Я шесть раз постучала в обитую цинком дверь его комнаты, как предписывало правило. Три раза — пауза — потом еще три. Если после шестого раза он не отвечал, это означало, что он спит или занят и надо прийти позже. В нашем доме это было законом. Только жены моего отца могли его нарушать. Мам Куре, Йайе Нгоне и Та Диб имели право входить в комнату отца в любое время, чтобы переодеть его или сделать уборку. Жены моего отца по очереди дежурили возле него с преданностью, которая долгое время казалась мне необъяснимой. Все свое детство и отрочество я размышляла об этом и наконец пришла к выводу, что они заходят в эту омерзительную комнату не столько для того, чтобы наводить порядок или ухаживать за умирающим, сколько для того, чтобы проверить, жив ли он еще. И каждая надеялась, что именно ей доведется сообщить радостную весть другим женам. Я представляла себе, как они шушукаются, когда одна их них выходит в коридор.

— Ну что? — спрашивает Йайе Нгоне дрожащим от волнения голосом.

— Все еще нет, — с досадой отвечает Мам Куре. — Дышит пока.

— Сейчас я пойду, — через несколько секунд, переварив разочарование, произносит Йайе Нгоне. — Быть может, Господь избавил его от лишних страданий…

— Да услышит тебя Господь, — подхватывала Та Диб. — Да услышит нас Господь.

(Но Бог ничего не слышал, потому что Бог порвал себе барабанные перепонки, чтобы выжить и спасти свое психическое здоровье.)

Долгое время такие фантазии помогали мне оправдывать их поведение по отношению к моему отцу. Но, быть может, я ошибаюсь. Приписываю этим женщинам какие-то разговоры, не зная их по-настоящему, не учитывая их жизненный опыт, который от моего отделяла целая пропасть. Возможно, они в самом деле любили его. Все-таки это был их муж — дверь их рая, как с самого их рождения вдалбливала им в голову традиция. Мам Куре, Йайе Нгоне и Та Диб были моими мачехами. Это они меня воспитали, потому что моя мать, дав мне жизнь, через несколько минут лишилась своей.
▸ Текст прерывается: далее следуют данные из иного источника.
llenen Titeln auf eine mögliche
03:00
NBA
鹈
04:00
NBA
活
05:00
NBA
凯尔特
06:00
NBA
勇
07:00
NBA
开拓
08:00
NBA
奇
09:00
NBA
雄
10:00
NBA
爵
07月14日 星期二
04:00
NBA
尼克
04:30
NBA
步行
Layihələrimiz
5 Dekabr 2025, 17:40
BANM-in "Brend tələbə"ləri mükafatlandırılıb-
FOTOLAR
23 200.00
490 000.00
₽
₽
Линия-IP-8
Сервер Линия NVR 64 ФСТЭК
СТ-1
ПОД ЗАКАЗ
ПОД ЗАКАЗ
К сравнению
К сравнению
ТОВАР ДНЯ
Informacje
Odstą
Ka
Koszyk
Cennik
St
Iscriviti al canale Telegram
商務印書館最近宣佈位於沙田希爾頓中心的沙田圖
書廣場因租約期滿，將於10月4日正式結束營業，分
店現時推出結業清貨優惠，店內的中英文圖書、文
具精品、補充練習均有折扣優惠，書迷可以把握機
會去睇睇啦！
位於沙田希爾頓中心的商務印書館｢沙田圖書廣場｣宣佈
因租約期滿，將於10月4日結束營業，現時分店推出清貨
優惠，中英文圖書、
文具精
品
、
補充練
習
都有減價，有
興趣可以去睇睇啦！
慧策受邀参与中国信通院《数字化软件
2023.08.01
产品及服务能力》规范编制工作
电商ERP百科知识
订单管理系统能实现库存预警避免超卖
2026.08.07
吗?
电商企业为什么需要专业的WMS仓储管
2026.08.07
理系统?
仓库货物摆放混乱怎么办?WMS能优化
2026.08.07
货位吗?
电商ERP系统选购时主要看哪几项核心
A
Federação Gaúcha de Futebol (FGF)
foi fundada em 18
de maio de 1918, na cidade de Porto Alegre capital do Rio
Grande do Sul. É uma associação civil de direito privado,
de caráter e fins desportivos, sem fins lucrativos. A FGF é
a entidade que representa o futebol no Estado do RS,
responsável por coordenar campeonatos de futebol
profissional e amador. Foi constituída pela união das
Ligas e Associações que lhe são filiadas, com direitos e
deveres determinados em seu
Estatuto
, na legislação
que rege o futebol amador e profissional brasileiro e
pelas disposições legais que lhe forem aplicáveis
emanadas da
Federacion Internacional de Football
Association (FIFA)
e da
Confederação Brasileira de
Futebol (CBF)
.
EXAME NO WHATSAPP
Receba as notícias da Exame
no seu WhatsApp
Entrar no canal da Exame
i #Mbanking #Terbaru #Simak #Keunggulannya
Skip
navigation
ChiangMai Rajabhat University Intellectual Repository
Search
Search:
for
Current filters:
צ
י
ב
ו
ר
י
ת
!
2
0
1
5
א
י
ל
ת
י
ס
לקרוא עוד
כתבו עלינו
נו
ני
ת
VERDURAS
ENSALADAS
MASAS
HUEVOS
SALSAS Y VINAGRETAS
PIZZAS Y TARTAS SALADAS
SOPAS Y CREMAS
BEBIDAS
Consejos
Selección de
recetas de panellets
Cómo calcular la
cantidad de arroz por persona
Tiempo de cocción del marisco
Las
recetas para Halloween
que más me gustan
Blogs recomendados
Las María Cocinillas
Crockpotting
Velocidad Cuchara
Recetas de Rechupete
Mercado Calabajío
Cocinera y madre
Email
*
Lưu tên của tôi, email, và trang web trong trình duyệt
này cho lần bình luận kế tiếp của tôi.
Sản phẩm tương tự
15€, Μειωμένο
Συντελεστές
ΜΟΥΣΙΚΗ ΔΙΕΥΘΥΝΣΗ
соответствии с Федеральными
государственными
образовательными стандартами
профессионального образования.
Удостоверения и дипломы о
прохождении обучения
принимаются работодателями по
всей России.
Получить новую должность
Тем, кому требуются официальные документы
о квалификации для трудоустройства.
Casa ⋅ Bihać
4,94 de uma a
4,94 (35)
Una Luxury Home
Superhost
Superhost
Но возвращаюсь к порогу комнаты. Тройной стук в дверь. Ожидание. Тишина. Стучу еще трижды. Молюсь, чтобы он спал или умер и не откликнулся на мой стук.

— Входи.

Не повезло. Набираю полную грудь воздуха, отрываю подошвы сандалий от пола и вхожу. Маленький фонарь через грязное стекло слабо освещает комнату. На самом деле свет захватывал только кровать и пространство вблизи нее. За пределами этого круга царила потусторонняя тьма. Вот остов моего отца. Как сейчас вижу его посреди кровати, на загаженных простынях, недвижного, точно надгробный памятник. Мог ли он сознавать, что лежит в нечистотах? Сохранялось у него обоняние или оно притупилось до такой степени, что он уже не ощущал этого тошнотворного запаха? Я пробыла в его логове несколько секунд, прежде чем он пошевелился и приподнялся на локтях. От этого усилия у него вырвался стон. Кровать, сработанная в свое время для могучего атлета, стала слишком велика для ссохшейся мумии, в которую он превратился к девяноста годам. Он сдвинул одеяло на тощие ляжки. Я разглядела в полумраке заострившийся профиль, дряблый торс, обвислые плечи. Когда он откинул голову назад, я на мгновение испугалась, что она отвалится под собственной тяжестью: настолько тонкой и слабой казалась его шея. Он подвинулся, чтобы повернуться ко мне, и я почувствовала сильный запах мочи. Я инстинктивно поднесла руку к лицу, чтобы зажать нос, но испугалась, что он это увидит. И тут же вспомнила: да ведь он слепой. Запустив узловатую костлявую руку под кровать, он вытащил оттуда горшок, до половины наполненный песком. Это была его плевательница. Он прокашлялся. Я отвела взгляд. Это не помогло: громкое харканье позволяло ясно представить себе количество и густоту отошедшей мокроты. Я услышала, как он поставил горшок на пол, и только в этот момент подняла на него глаза. Его глаза, невидящие, но широко открытые, были устремлены на меня.